"Di, bangun Di, woy bangun." Anto masih menampar-nampar pipiku dengan keras.
Dengan mata yang masih mengantuk dan kepala yang terasa sedikit pusing, aku menangkis tamparan terkahirnya lalu perlahan duduk.
"Iya, iya gua udah bangun." aku mengambil nafas dalam, sambil mengusap wajah dengan kedua tanganku, kemudian menghembuskannya perlahan. Tiba-tiba terdengar suara pria yang cukup berat dan kencang
"Ayo cepet keluar kalian! upacara mau dimulai." Sepertinya itu suara Pak Heru, wakil kepala sekolah bidang kesiswaan sekaligus guru pendidikan jasmani.
"Ayo berdiri, Di!" ajak Anto sambil mengulurkan tangannya yang memerah padaku. Aku raih tangannya, dan perlahan mulai beridiri.
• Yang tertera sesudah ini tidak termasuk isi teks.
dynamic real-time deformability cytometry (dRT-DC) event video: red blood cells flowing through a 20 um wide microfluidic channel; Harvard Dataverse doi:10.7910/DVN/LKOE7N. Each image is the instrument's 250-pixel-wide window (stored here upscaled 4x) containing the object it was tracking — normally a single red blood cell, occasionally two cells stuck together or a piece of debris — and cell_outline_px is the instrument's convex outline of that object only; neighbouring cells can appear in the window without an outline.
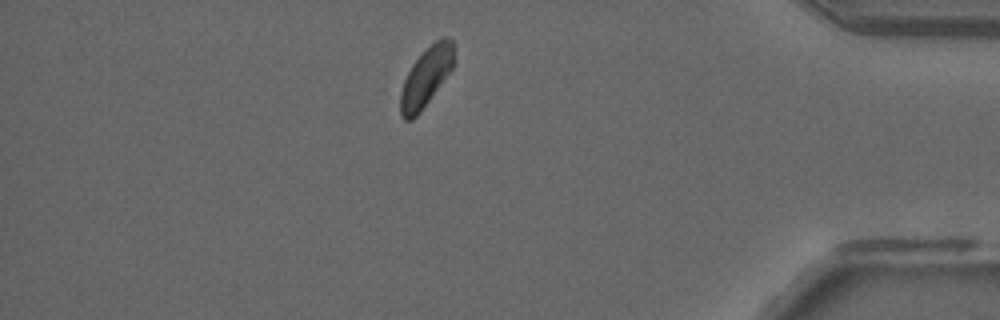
{"species": "common noctule bat (a hibernating species)", "species_latin": "Nyctalus noctula", "temperature_condition": "room temperature", "stored_images_in_passage": 49, "camera_frame_rate_fps": 3000, "um_per_image_px": 0.085, "animal": {"sex": "male", "forearm_length_mm": 52.5}, "frame": {"image": 1, "passage_image": 42, "time_ms": 13.667, "image_size_px": [1000, 320], "cell_outline_px": [[452, 68], [416, 116], [412, 120], [404, 120], [400, 116], [400, 92], [404, 80], [412, 64], [440, 36], [444, 36], [452, 40]], "centroid_in_image_um": [36.16, 6.57], "position_along_channel_um": 399.0, "area_um2": 17.69}, "authors_computed_cell_mechanics": {"area_um2": 19.2474, "velocity_mm_per_s": 3.9325, "shape_relaxation_time_tau1_ms": 7.4147, "shape_relaxation_time_tau2_ms": null, "deformation_change_tau1": 0.0815, "deformation_change_tau2": null}}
Begitu kuberdiri, nampak ruang kelas yang sepi dan hanya ada aku, Anto, dan Pak Heru dengan kumis tipis dan kepala botaknya, dia bersandar di pintu sambil memegang sebuah gagang sapu.
"Tidur kamu ya?" tanya Pak Heru
"Iya pak." jawabku dengan suara pelan sambil membungkuk berusaha mengambil topiku di dalam tas.
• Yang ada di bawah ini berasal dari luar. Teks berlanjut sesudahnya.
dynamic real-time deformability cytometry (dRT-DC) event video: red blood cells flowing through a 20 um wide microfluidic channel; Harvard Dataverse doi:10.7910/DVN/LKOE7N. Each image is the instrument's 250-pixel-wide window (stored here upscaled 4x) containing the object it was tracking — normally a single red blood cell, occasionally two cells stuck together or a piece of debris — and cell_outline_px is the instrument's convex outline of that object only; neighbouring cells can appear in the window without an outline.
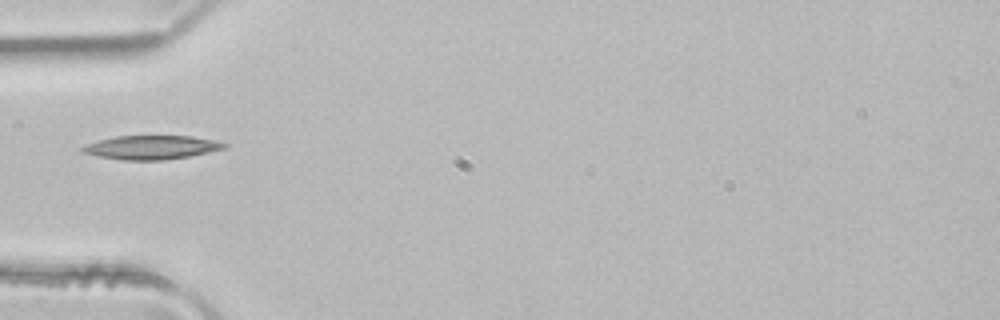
{"species": "common noctule bat (a hibernating species)", "species_latin": "Nyctalus noctula", "temperature_condition": "room temperature", "stored_images_in_passage": 3, "camera_frame_rate_fps": 3000, "um_per_image_px": 0.085, "animal": {"sex": "male", "body_mass_g": 21.5, "forearm_length_mm": 52.0}, "frame": {"image": 1, "passage_image": 3, "time_ms": 0.667, "image_size_px": [1000, 320], "cell_outline_px": [[228, 144], [224, 148], [208, 152], [188, 156], [164, 160], [124, 160], [96, 156], [84, 152], [80, 148], [84, 144], [116, 136], [192, 136], [216, 140]], "centroid_in_image_um": [12.86, 12.52], "position_along_channel_um": 72.1, "area_um2": 19.59}}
"Kamu ini, sudah kelas tiga bukannya belajar sungguh-sungguh, di kelas malah tidur terus kerjaannya." Pak Heru mengomel sambil memukul gagang sapu yang dipegangnya ke pintu berulang-ulang kali.
Sambil berpura-pura tidak mendengarkan perkataannya, aku kenakan topi dan merapihkan baju yang terlihat berantakan. Ketika meraba punggungku, punggung itu terasa sedikit dingin dan basah. Kulihat Anto seperti menahan tawa melihatku, dan terlihat ada gelas minuman plastik dengan beberapa sisa air dan batu es di meja kami.
"Oh, jadi itu sebabnya!" pikirku.
"Hey! cepetan! ditungguin malah santai santai kalian." bentak Pak Heru sambil memukul gagang sapunya dengan kencang.
"Iya pak, iya pak." Aku langsung bergegas keluar kelas diikuti Anto di belakangku. Saat kami melewati Pak Heru, aku sempat ingin diberi hadiah kecil berupa pukulan dengan gagang sapu di bokong darinya, tapi ditahan oleh Anto. Dan setelah itu mereka berdua sempat saling adu tatap di depan pintu.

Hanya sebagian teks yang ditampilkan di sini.